Culinary cure? It appears asparagus could have a vital role to play in combating Britain's looming diabetes crisis
Asparagus could be a powerful new culinary weapon in the fight against diabetes.
Scientists have found regular intake of the increasingly popular vegetable keeps blood sugar levels under control and boosts the body’s production of insulin, the hormone that helps it to absorb glucose.
UK consumption of asparagus has soared in recent years to record levels of around 8,000 tonnes a year.
As well as its delicate flavour, it now appears it could have a vital role to play in combating Britain’s looming diabetes crisis.
Type two diabetes, which accounts for 90 per cent of all diabetes cases, is emerging as a major health burden.
According to the charity Diabetes UK, at the current rate of increase, the numbers affected will rise from around 2.5 million to four million by 2025 and five million by 2030.
More than a million people are already affected by the condition but do not realise they have it, perhaps because they do not recognise symptoms, such as fatigue, thirst, frequent urination, recurrent thrush and wounds that are slow to heal.
Left untreated, type two diabetes can raise the risk of heart attacks, blindness and amputation.
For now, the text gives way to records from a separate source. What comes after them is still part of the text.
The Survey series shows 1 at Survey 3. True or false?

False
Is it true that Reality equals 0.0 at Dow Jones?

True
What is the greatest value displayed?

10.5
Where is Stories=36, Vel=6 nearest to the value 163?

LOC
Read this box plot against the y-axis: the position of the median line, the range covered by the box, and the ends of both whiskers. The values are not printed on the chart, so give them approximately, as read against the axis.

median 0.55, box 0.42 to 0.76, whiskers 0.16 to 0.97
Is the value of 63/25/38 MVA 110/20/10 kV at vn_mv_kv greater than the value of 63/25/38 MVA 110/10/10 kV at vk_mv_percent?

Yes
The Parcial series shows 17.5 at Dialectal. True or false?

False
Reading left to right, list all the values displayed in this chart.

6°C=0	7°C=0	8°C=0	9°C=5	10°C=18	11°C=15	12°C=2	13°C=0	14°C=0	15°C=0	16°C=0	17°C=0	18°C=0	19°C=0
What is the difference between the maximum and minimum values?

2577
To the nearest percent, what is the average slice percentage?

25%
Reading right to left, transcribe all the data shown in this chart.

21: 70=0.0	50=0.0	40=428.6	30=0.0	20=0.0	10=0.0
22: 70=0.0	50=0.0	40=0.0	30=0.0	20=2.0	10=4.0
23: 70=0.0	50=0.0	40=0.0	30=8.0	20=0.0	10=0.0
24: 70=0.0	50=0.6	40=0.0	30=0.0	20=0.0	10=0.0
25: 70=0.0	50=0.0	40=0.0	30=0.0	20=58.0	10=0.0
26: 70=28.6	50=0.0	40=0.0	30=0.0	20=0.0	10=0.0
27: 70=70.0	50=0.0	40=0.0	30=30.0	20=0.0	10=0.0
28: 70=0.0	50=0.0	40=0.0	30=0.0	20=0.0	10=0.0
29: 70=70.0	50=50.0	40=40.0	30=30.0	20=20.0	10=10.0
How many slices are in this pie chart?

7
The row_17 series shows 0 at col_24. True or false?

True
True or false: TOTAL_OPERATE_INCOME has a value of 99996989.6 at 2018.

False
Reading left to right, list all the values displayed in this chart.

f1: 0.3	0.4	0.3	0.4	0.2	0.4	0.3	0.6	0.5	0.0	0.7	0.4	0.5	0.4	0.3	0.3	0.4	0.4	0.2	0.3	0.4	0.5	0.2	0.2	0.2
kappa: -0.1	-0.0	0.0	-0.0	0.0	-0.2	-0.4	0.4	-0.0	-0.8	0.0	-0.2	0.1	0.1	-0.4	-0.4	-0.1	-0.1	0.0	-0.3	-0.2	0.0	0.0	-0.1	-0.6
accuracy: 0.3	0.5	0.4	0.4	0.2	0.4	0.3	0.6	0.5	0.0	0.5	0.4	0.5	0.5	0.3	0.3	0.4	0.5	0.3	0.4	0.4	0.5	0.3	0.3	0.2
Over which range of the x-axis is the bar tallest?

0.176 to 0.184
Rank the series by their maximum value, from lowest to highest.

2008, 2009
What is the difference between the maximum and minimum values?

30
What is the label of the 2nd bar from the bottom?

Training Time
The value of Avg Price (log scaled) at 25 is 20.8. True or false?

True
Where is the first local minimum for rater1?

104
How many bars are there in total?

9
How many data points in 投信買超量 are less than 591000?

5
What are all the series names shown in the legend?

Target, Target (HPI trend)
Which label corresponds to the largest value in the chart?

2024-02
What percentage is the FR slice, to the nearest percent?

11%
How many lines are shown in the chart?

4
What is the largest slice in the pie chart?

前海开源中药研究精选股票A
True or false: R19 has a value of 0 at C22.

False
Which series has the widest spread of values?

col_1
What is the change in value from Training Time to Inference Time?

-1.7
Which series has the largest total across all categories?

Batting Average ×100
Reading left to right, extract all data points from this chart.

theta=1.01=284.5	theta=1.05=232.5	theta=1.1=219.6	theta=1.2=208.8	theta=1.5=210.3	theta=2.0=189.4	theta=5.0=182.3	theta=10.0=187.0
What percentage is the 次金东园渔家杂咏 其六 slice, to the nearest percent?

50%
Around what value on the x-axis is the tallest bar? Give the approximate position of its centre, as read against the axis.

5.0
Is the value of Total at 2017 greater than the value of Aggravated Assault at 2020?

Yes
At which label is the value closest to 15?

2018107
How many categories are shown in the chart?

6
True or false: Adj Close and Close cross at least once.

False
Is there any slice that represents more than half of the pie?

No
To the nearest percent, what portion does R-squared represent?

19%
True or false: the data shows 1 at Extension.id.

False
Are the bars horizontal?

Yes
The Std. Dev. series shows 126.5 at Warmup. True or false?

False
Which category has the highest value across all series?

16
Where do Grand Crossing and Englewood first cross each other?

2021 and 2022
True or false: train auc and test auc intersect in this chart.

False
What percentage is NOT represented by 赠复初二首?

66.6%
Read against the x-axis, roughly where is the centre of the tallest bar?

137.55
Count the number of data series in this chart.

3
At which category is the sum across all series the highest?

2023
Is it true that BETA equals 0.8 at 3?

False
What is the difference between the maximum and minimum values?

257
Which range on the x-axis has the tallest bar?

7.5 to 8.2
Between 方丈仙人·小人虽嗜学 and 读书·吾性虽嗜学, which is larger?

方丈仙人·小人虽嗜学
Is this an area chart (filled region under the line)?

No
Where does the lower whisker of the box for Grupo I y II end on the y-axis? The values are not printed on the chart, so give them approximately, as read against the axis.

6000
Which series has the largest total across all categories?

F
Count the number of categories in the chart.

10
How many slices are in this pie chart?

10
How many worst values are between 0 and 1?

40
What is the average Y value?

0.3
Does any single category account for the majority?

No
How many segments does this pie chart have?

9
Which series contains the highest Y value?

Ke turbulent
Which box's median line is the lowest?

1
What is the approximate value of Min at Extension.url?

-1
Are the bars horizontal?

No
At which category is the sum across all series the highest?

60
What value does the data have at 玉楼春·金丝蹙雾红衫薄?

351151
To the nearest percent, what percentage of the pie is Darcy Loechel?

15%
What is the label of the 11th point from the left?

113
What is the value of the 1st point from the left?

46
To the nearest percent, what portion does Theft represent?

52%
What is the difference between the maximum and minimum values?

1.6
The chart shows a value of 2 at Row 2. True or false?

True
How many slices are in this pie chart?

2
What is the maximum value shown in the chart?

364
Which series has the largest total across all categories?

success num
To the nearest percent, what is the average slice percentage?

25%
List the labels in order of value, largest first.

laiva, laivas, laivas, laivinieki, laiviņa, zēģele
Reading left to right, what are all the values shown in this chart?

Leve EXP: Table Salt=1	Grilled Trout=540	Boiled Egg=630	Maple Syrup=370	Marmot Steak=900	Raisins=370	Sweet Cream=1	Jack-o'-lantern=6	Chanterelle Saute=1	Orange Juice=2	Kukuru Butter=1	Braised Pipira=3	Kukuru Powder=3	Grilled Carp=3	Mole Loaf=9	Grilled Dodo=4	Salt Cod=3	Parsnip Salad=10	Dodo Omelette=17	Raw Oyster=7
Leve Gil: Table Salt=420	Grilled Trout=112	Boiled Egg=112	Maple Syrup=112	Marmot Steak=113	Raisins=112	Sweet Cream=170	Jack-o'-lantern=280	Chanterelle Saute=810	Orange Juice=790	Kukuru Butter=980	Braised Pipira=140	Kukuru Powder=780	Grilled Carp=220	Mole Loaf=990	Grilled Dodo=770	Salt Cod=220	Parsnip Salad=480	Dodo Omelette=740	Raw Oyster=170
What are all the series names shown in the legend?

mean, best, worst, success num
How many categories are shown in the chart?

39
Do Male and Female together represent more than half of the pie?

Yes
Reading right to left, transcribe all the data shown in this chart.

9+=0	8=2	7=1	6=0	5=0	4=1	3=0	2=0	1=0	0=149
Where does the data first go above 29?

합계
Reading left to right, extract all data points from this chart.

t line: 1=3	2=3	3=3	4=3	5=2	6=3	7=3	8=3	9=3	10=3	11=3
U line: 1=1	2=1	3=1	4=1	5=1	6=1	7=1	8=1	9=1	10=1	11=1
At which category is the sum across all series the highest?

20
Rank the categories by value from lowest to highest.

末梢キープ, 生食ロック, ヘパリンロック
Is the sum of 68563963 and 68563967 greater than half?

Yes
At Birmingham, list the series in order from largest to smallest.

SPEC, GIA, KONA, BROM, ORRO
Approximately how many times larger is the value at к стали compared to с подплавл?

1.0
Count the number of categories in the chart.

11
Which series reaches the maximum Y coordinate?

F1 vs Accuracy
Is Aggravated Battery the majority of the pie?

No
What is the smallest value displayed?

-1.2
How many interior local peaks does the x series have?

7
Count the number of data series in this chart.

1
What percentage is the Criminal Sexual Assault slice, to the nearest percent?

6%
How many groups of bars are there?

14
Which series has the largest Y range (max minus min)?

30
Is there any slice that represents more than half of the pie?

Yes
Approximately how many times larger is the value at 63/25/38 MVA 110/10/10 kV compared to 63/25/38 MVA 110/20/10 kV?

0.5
But if doctors catch it early, it can be well controlled with diet and medication.
Once known as ‘late onset’ diabetes, since it only tended to strike from middle-age onwards, doctors are now beginning to see patients in their teens and twenties with the condition.
Fatty foods and unhealthy lifestyles have long been thought raise the risks.
High doses of the asparagus extract had a significant effect on insulin production by the pancreas, the organ which releases the hormone into the bloodstream
To see if asparagus could help, scientists at the University of Karachi in Pakistan injected rats with chemicals to induce a diabetic state, with low levels of insulin and high blood sugar content.
They then treated half with an extract from the asparagus plant and the other half with an established anti-diabetic drug, called glibenclamide.
The rats were fed the asparagus extract in small or large doses every day for 28 days.
Blood tests were then carried out to measure changes in their diabetes.
The results, published in the British Journal of Nutrition, showed low levels of the asparagus suppressed blood sugar levels but did not improve insulin output.
Only high doses of the extract had a significant effect on insulin production by the pancreas, the organ which releases the hormone into the bloodstream.
The findings support earlier studies highlighting the benefits of asparagus.
One published in the British Medical Journal in 2006 showed asparagus triggered an 81 per cent increase in glucose uptake by the body’s muscles and tissues.
In a report on their findings the University of Karachi researchers said: ‘This study suggests asparagus extract exerts anti-diabetic effects.’